(SOURCE DOCUMENT begins)

In a sad way, and to a growing group of conservative bigots, Donald Trump trumpets deeply held feelings and beliefs that resonate and reinforce views not often, nor easily, spoken in public. Fifty years after the legislative push for civil rights, we find ourselves mired in the unresolved effort to treat people equally. Trump's pseudo-honesty and infectious "candor" resonates with too many people to be simply dismissed, and is effectively reinforced at the highest level of a government that strips away voting rights protections with the clearly false claim of equanimity. We need to understand and to treat Trump's magnetism with more than a dismissive air. To do otherwise is to risk ignoring history.
Richard Breitman, Minneapolis
'FAITH IN THE POLICE'
'Trust in local cops?' Probably depends on who's being asked
I am assuming that the July 13 Short Takes item "Faith in the police" was referring to police across Minnesota. The survey that was the focus of the item referred to samples taken from suburbs, from Republicans and Democrats, and from women and men. There was also a reference to Minnesotans as a whole.
I did not, however, see any reference to a sample being taken from the community that has the most at stake — the black community. Members of this community have a much different view of how the police and public in general interact with them, as has been evidenced by recent protests and incidents. Many of those in the black community to whom I have talked would add to these more commonly reported events the many times a black person has been stopped for little or no reason — the practice commonly called profiling.

(SOURCE DOCUMENT ends)

* **EXERCISE**
Please reproduce the part of the letters to the editor above starting with "I did not, however, see" and going on through "commonly called profiling.".

(PROVIDED MATERIAL begins)

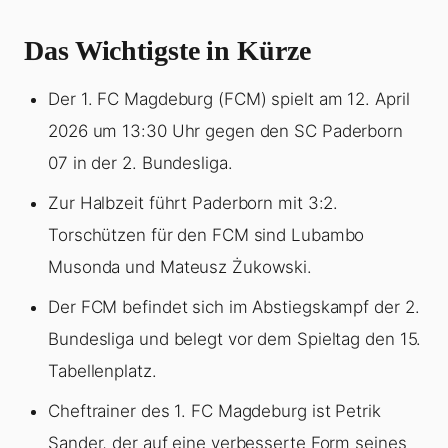
Das Wichtigste in Kürze
Der 1. FC Magdeburg (FCM) spielt am 12. April
2026 um 13:30 Uhr gegen den SC Paderborn
07 in der 2. Bundesliga.
Zur Halbzeit führt Paderborn mit 3:2.
Torschützen für den FCM sind Lubambo
Musonda und Mateusz Żukowski.
Der FCM befindet sich im Abstiegskampf der 2.
Bundesliga und belegt vor dem Spieltag den 15.
Tabellenplatz.
Cheftrainer des 1. FC Magdeburg ist Petrik
Sander, der auf eine verbesserte Form seines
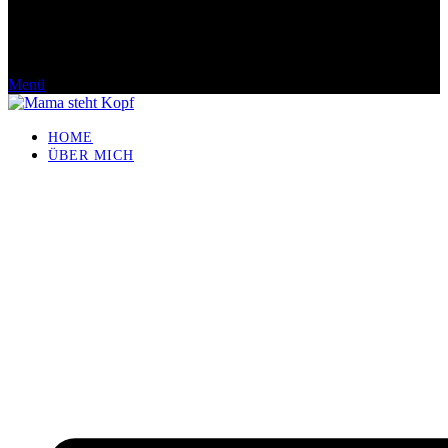
Menü
HOME
ÜBER MICH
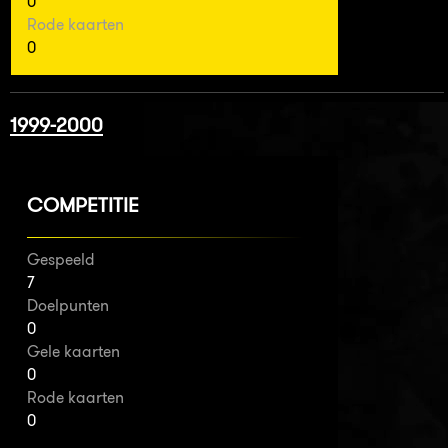
0
Rode kaarten
0
1999-2000
COMPETITIE
Gespeeld
7
Doelpunten
0
Gele kaarten
0
Rode kaarten
0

(PROVIDED MATERIAL ends)

* **ANSWER TO THIS EXERCISE**
I did not, however, see any reference to a sample being taken from the community that has the most at stake — the black community. Members of this community have a much different view of how the police and public in general interact with them, as has been evidenced by recent protests and incidents. Many of those in the black community to whom I have talked would add to these more commonly reported events the many times a black person has been stopped for little or no reason — the practice commonly called profiling.